Les avocats ont déposé leur plainte devant plusieurs tribunaux locaux, expliquant que « les Chinois ne se préoccupent pas trop des problèmes de société ou des choses qui ne les touchent pas personnellement, mais cette question est différente : tout le monde est victime de la pollution atmosphérique », a indiqué l’avocat Yu Wenshang, qui a déposé plainte contre la ville de Beijing avec deux autres avocats.

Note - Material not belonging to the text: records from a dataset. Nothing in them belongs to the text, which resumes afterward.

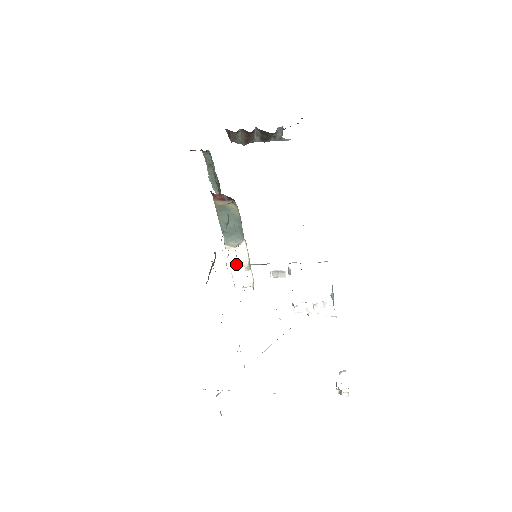
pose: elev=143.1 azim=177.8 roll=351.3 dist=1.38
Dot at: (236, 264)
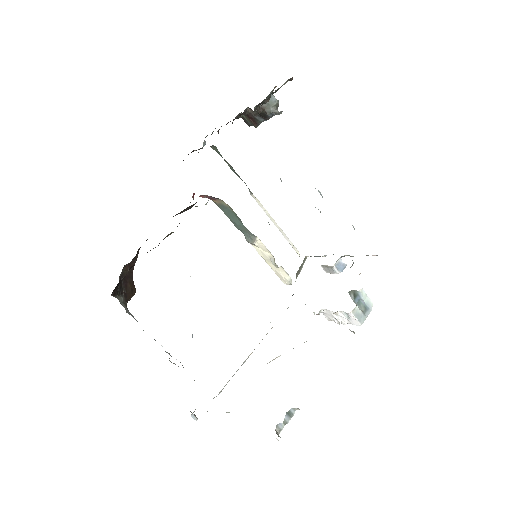
Dot at: (268, 260)
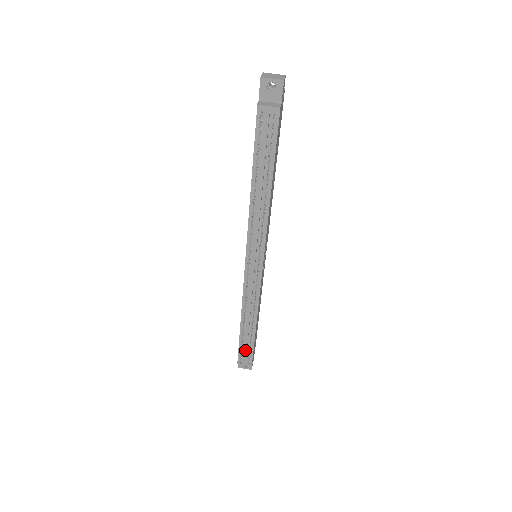
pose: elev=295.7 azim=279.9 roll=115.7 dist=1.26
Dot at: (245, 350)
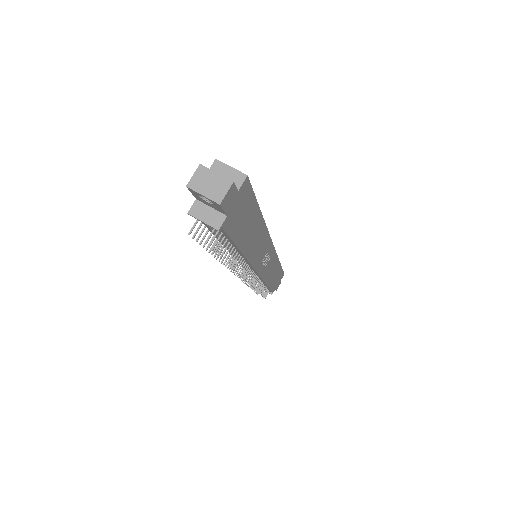
Dot at: occluded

Ces derniers accusent la municipalité de « négligence grave » et de sacrifier la santé publique au nom d’une « croissance économique toxique ». Il est demandé des excuses écrites, avec publication dans la presse et sur internet pendant une semaine, ainsi qu’un dédommagement de 65 yuans (9€) pour le masque anti-pollution et de 9’999 yuans (1’300 €) au titre du préjudice moral.

Cette plainte intervient au moment où les autorités de la capitale viennent d’annoncer la création d’une police spécialisée, composée de 150 policiers divisés en 4 groupes, dont trois groupes sont chargé de la protection de l’environnement, aux aliments et médicaments et au tourisme.

De plus, la municipalité a prévu de dépenser plus de 18,22 milliards de yuans (2,4 mds €) pour lutter contre la pollution de l’air en 2017. Le but est de contrôler la densité moyenne annuelle des PM 2,5 à environ 60 microgrammes cette année, et de réduire la consommation de charbon de 30% à 7 millions de tonnes.

D’autres plaintes ont été déposées dans la ville voisine de Tianjin et dans la province du Hebei, où un avocat est soumis à des pressions de la part des autorités pour qu’il renonce à la procédure, selon ses collègues, cités par l’Agence France Presse.

Maître Yu Wenshang a expliqué à l’AFP que « notre objectif est de réveiller les gens pour qu’ils réalisent que l’Etat doit être rendu responsable de son inaction et de son incompétence ». Sachant que les plaintes n’aboutiront pas, il espère surtout attirer l’attention avec cette action « avant tout symbolique ».

La cour suprême populaire n’a pas encore indiqué si les plaintes étaient ou non recevables. De son côté, l’avocat Ma Wei, qui poursuit la ville de Tianjin, a évoqué les visites de la police et d’autres autorités, lui demandant de retirer sa plainte. « J’ai refusé et je leur ai dit: ‘je fais ça pour que vous aussi puissiez respirer de l’air pur' », a-t-il déclaré à l’agence française.